1. „MiFID und FRUG“ stellen nicht nur die deutsche Kreditwirtschaft und kommerzielle Finanzdienstleister vor Herausforderungen. Auch private Family Offices müssen die Reform zur Kenntnis nehmen und sich fragen, ob sie für ihren Einzelfall Bedeutung hat. Dies gilt namentlich für den in diesem Beitrag betrachteten zentralen Aspekt der Erlaubnispflicht nach § 32 KWG. Schon bislang konnte die Tätigkeit des privaten Family Offices, namentlich die Finanzportfolioverwaltung, zu seiner Erlaubnispflicht führen. Die Einführung der Anlageberatung als erlaubnispflichtige Finanzdienstleistung und die Fiktion des Eigengeschäfts als Dienstleistung erhöhen die Wahrscheinlichkeit, dass die Tätigkeit des privaten Family Offices aufsichtsrechtlich erheblich ist bzw. wird. Dies gilt es im Einzelfall zu prüfen und ggf. darauf zu reagieren.
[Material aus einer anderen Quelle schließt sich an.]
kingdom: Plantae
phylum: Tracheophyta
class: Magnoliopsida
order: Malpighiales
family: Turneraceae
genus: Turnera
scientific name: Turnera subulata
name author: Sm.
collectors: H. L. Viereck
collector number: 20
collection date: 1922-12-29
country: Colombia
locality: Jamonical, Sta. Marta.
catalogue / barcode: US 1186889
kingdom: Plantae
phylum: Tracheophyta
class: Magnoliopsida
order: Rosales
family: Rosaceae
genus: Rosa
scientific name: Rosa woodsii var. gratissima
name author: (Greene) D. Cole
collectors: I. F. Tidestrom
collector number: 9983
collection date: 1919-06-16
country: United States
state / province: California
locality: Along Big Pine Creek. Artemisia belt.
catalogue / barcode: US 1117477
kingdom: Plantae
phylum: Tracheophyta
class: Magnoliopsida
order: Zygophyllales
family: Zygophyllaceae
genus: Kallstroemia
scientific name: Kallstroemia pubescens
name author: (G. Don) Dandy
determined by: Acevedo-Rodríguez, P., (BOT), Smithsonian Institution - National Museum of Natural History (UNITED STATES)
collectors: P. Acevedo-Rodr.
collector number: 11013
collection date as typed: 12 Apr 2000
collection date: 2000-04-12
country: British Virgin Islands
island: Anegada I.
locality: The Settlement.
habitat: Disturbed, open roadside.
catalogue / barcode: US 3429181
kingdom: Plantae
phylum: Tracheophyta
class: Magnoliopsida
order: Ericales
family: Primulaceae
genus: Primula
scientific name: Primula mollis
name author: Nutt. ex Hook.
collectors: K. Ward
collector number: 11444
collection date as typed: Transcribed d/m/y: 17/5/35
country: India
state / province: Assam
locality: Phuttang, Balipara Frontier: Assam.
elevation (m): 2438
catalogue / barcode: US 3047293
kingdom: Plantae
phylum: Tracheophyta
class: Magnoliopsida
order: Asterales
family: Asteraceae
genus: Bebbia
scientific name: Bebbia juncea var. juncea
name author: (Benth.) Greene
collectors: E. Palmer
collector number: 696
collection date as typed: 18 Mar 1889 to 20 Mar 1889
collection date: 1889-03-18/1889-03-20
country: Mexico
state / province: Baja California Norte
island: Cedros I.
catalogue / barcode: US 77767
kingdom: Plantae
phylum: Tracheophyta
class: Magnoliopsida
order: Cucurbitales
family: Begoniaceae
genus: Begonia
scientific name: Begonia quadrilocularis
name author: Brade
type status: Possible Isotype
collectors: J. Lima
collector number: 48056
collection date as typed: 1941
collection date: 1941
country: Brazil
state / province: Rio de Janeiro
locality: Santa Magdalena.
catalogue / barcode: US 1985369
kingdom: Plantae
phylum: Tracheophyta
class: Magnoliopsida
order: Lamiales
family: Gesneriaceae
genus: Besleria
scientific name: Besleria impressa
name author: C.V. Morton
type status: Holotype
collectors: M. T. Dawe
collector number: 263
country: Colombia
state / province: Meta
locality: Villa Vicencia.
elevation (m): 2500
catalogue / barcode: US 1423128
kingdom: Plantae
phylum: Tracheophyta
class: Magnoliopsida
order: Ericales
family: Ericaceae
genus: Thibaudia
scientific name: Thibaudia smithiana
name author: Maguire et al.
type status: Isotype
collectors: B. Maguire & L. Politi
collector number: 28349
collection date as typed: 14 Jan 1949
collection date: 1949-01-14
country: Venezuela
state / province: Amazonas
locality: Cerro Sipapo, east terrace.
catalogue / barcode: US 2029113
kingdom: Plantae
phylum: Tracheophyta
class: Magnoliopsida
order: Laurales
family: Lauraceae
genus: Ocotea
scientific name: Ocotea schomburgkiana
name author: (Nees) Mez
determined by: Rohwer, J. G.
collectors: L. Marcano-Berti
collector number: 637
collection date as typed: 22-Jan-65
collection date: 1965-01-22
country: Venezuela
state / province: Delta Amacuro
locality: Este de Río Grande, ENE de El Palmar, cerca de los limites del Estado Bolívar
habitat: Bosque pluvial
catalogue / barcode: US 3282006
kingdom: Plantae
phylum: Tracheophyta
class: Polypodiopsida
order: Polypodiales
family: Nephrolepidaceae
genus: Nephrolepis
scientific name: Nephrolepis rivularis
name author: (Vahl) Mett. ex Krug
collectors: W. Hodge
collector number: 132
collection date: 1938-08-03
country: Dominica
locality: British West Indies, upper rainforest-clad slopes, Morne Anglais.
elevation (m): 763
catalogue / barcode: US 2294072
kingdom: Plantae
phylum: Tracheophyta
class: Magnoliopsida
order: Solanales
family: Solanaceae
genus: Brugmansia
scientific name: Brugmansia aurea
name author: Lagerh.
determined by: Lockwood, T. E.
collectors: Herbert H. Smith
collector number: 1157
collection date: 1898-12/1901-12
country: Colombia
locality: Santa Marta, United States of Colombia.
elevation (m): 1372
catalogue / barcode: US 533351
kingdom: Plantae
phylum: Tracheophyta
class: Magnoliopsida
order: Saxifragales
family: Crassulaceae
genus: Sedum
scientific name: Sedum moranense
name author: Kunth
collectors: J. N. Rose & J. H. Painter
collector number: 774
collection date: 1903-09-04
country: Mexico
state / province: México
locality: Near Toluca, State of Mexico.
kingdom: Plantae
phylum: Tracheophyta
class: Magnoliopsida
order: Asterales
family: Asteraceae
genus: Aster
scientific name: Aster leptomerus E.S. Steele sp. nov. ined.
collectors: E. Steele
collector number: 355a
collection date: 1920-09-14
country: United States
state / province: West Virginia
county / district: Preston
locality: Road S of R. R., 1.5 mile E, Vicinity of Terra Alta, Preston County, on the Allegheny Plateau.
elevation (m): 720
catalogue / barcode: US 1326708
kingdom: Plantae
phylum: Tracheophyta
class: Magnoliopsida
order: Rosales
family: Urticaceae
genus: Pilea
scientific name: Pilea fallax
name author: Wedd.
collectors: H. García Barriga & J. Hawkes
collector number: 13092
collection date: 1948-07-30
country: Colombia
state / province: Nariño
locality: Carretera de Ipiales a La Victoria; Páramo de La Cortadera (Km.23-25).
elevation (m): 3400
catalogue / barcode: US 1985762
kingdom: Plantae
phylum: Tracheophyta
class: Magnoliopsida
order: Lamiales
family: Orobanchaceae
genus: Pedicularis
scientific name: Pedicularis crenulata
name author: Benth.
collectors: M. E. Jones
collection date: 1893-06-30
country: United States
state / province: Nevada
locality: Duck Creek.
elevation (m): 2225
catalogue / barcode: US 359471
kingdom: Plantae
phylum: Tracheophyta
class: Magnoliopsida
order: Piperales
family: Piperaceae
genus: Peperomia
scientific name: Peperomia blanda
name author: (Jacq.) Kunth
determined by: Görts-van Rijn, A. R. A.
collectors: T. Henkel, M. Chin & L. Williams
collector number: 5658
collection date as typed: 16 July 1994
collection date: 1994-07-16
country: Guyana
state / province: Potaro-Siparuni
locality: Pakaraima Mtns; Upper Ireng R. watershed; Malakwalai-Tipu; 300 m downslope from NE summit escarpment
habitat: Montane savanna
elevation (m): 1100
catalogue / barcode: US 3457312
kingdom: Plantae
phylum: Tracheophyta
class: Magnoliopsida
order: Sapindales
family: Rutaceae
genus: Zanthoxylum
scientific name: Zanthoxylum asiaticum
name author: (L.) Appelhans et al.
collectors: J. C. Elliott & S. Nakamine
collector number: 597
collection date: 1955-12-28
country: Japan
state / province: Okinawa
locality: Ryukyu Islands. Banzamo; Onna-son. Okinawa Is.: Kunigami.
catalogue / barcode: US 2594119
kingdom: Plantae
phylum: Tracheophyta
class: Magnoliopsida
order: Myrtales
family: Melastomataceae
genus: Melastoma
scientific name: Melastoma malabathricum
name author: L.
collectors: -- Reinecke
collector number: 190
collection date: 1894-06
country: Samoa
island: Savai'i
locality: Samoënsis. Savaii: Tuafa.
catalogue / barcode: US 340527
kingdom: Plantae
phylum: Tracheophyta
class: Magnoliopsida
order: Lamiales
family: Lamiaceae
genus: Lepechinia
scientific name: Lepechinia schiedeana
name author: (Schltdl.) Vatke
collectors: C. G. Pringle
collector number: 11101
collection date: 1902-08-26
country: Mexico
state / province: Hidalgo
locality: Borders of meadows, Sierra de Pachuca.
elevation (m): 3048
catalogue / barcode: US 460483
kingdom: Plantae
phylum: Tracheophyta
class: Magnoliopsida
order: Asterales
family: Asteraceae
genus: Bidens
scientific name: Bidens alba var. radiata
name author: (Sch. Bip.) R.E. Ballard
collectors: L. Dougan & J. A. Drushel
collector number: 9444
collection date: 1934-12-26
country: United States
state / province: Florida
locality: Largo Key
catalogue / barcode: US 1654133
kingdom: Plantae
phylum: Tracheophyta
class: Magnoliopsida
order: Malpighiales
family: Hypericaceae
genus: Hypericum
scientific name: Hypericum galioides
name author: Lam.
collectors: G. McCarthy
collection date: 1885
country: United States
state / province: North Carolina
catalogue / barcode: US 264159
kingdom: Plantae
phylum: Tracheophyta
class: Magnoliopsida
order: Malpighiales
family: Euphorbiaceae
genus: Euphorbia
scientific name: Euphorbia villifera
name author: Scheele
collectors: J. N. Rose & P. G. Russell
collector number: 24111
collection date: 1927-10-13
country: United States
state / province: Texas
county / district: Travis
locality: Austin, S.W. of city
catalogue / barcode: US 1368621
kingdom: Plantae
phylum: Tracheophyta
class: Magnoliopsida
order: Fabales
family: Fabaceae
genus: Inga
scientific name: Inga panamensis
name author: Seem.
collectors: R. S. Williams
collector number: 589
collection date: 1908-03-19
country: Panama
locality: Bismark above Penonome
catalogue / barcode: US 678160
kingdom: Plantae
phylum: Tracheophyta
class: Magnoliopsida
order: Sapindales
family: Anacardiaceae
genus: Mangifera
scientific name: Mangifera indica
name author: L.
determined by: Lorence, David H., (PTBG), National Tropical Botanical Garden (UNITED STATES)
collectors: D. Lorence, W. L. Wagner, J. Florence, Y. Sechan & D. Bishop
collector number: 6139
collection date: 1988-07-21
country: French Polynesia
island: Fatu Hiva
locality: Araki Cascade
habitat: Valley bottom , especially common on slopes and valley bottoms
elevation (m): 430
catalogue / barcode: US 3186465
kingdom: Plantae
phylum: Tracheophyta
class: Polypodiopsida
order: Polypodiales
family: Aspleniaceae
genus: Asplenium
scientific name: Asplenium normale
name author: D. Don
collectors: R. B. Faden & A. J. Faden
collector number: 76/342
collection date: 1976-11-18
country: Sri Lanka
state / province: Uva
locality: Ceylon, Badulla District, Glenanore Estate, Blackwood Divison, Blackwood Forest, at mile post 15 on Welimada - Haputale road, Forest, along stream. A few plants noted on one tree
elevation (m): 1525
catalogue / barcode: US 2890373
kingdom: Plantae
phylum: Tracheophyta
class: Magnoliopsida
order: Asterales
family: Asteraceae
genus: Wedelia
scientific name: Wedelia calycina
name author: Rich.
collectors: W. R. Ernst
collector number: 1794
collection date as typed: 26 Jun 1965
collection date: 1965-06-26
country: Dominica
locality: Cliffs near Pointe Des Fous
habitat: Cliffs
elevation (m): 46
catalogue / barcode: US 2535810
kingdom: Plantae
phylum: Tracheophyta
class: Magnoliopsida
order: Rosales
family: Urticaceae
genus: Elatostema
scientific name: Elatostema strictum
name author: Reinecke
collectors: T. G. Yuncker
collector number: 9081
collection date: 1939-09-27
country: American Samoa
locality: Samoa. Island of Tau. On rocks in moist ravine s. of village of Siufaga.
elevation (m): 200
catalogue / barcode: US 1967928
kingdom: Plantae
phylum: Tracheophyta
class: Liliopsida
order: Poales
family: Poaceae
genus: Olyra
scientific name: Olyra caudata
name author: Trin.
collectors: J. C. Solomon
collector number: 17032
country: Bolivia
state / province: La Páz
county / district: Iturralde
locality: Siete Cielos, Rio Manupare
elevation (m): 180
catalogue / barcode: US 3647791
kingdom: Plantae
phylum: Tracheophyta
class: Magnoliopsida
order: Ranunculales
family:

2. Auch wenn man dem Aufsichtsrecht nach einer großen Reform wie der Umsetzung der MiFID eine längere Ruhepause wünschen mag, sollte der Gesetzgeber mit Blick auf die privaten Family Offices darüber nachdenken, ob hier nicht eine Klarheit schaffende Begrenzung angezeigt ist: Die Verwaltung privater Großvermögen fordert, wenn man diese im Kern von Kreditinstituten und Finanzdienstleistern unabhängig betreiben will, eine professionelle Organisation mit entsprechender Sach- und Personalausstattung. Diese Organisation in einer Kapitalgesellschaft rechtlich zu verselbstständigen, ist bei Großvermögen aus vielen Gründen sinnvoll, wenn nicht gar geboten. Ungeachtet dieses unternehmerischen Anstrichs handelt es sich bei der Tätigkeit privater Family Offices in der Regel um die schlichte Verwaltung des eigenen (Familien-)Vermögens. Diese in den Anwendungsbereich des KWG einzubeziehen, ist bei einem Multimillionenvermögen ebenso wenig angezeigt, wie es die Beaufsichtigung von Kleinanlegern durch die BaFin wäre. Diesem Gedanken könnte durch einen vergleichsweise kleinen Eingriff Rechnung getragen werden. § 2 Abs. 6 Satz 1 Nr. 5 KWG könnte wie folgt formuliert werden: „Als Finanzdienstleistungsinstitute gelten nicht … Unternehmen, die Finanzdienstleistungen im Sinne des § 1 Abs. 1a Satz 2 ausschließlich für ihre Mutterunternehmen, ihre Tochter- oder Schwesterunternehmen, gegenüber Inhabern bedeutender Beteiligungen (§ 1 Abs. 9) oder deren Angehörigen im Sinne des § 15 AO erbringen“. Entsprechend wäre § 2 Abs. 1 Nr. 7 KWG zu fassen.